Problem details:
Reproduce the entries exactly, but keep the pictures out of the copy.

Extracted records
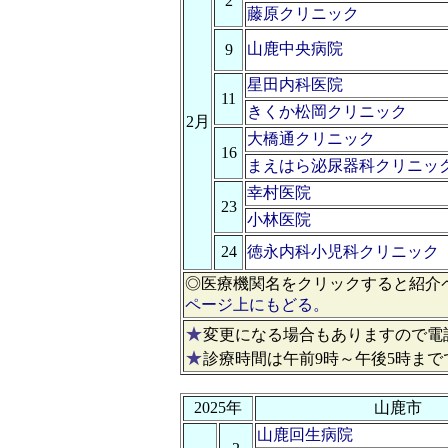
2
藤原クリニック
山鹿中央病院
9
星田内科医院
11
きくか松岡クリニック
2月
大橋通クリニック
16
まえはら泌尿器科クリニッ
幸村医院
23
小林医院
24
徳永内科小児科クリニック
◎医療機関名をクリックすると紹介
ページ上にもどる。
★
変更になる場合もありますので電
★
診療時間は午前9時～午後5時まで
2025年
山鹿市
山鹿回生病院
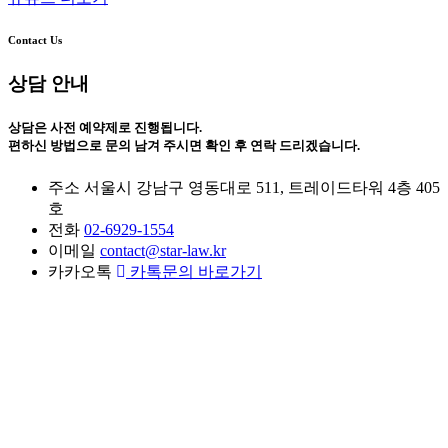
Contact Us
상담 안내
상담은 사전 예약제로 진행됩니다.
편하신 방법으로 문의 남겨 주시면 확인 후 연락 드리겠습니다.
주소
서울시 강남구 영동대로 511, 트레이드타워 4층 405
호
전화
02-6929-1554
이메일
contact@star-law.kr
카카오톡
카톡문의 바로가기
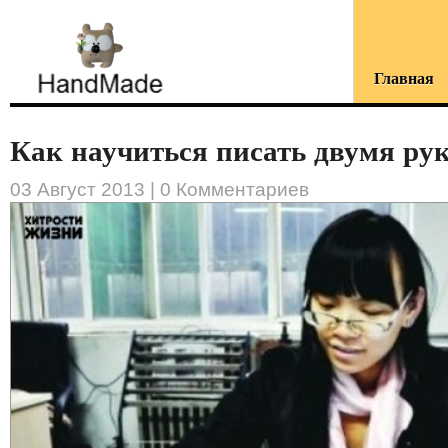
Главная
Как научиться писать двумя рук.
03 Август 2013 |
0 Комментариев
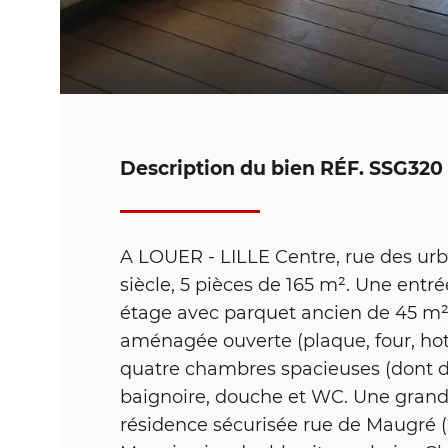
Description du bien
RÉF. SSG320
A LOUER - LILLE Centre, rue des ur
siècle, 5 pièces de 165 m². Une entré
étage avec parquet ancien de 45 m²,
aménagée ouverte (plaque, four, hotte
quatre chambres spacieuses (dont de
baignoire, douche et WC. Une grand
résidence sécurisée rue de Maugré 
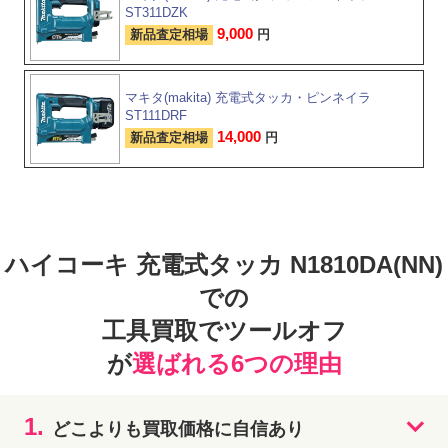
ST311DZK
9,000
新品査定相場
円
マキタ(makita) 充電式タッカ・ピンネイラ
ST111DRF
14,000
新品査定相場
円
ハイコーキ 充電式タッカ N1810DA(NN)
での
工具買取でツールオフ
が
選ばれる6つの理由
1.
どこよりも買取価格に自信あり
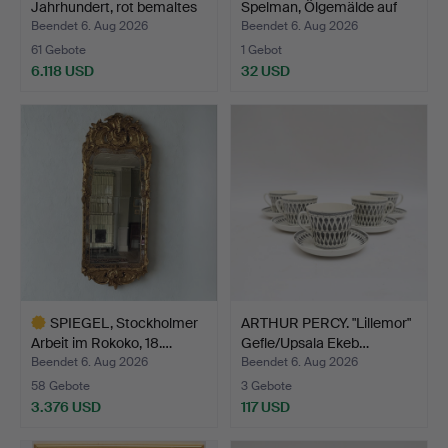
Jahrhundert, rot bemaltes
Spelman, Ölgemälde auf
U…
Lei…
Beendet 6. Aug 2026
Beendet 6. Aug 2026
61 Gebote
1 Gebot
6.118 USD
32 USD
Ausgewähltes
Objekt
SPIEGEL, Stockholmer
ARTHUR PERCY. "Lillemor"
Arbeit im Rokoko, 18.…
Gefle/Upsala Ekeb…
Beendet 6. Aug 2026
Beendet 6. Aug 2026
58 Gebote
3 Gebote
3.376 USD
117 USD
Ausgewähltes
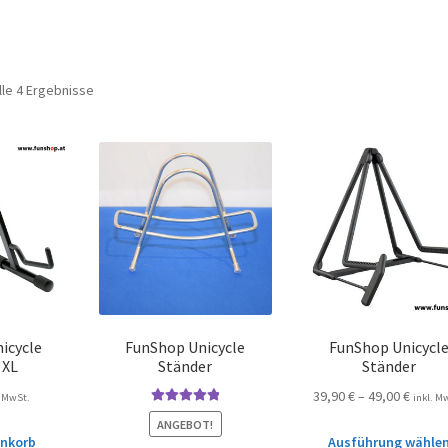
lle 4 Ergebnisse
icycle
FunShop Unicycle
FunShop Unicycl
 XL
Ständer
Ständer
39,90
€
–
49,00
€
. MwSt.
inkl. M
Bewertet mit
ANGEBOT!
5.00
von 5
enkorb
Ausführung wähle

Result below:
2
藤原クリニック
山鹿中央病院
9
星田内科医院
11
きくか松岡クリニック
2月
大橋通クリニック
16
まえはら泌尿器科クリニッ
幸村医院
23
小林医院
24
徳永内科小児科クリニック
◎医療機関名をクリックすると紹介
ページ上にもどる。
★
変更になる場合もありますので電
★
診療時間は午前9時～午後5時まで
2025年
山鹿市
山鹿回生病院
Contact Us
상담 안내
상담은 사전 예약제로 진행됩니다.
편하신 방법으로 문의 남겨 주시면 확인 후 연락 드리겠습니다.
주소
서울시 강남구 영동대로 511, 트레이드타워 4층 405
호
전화
02-6929-1554
이메일
contact@star-law.kr
카카오톡
카톡문의 바로가기
Главная
Как научиться писать двумя рук.
03 Август 2013 |
0 Комментариев
Description du bien
RÉF. SSG320
A LOUER - LILLE Centre, rue des ur
siècle, 5 pièces de 165 m². Une entré
étage avec parquet ancien de 45 m²,
aménagée ouverte (plaque, four, hotte
quatre chambres spacieuses (dont de
baignoire, douche et WC. Une grand
résidence sécurisée rue de Maugré 
ST311DZK
9,000
新品査定相場
円
マキタ(makita) 充電式タッカ・ピンネイラ
ST111DRF
14,000
新品査定相場
円
ハイコーキ 充電式タッカ N1810DA(NN)
での
工具買取でツールオフ
が
選ばれる6つの理由
1.
どこよりも買取価格に自信あり
Jahrhundert, rot bemaltes
Spelman, Ölgemälde auf
U…
Lei…
Beendet 6. Aug 2026
Beendet 6. Aug 2026
61 Gebote
1 Gebot
6.118 USD
32 USD
Ausgewähltes
Objekt
SPIEGEL, Stockholmer
ARTHUR PERCY. "Lillemor"
Arbeit im Rokoko, 18.…
Gefle/Upsala Ekeb…
Beendet 6. Aug 2026
Beendet 6. Aug 2026
58 Gebote
3 Gebote
3.376 USD
117 USD
Ausgewähltes
lle 4 Ergebnisse
icycle
FunShop Unicycle
FunShop Unicycl
 XL
Ständer
Ständer
39,90
€
–
49,00
€
. MwSt.
inkl. M
Bewertet mit
ANGEBOT!
5.00
von 5
enkorb
Ausführung wähle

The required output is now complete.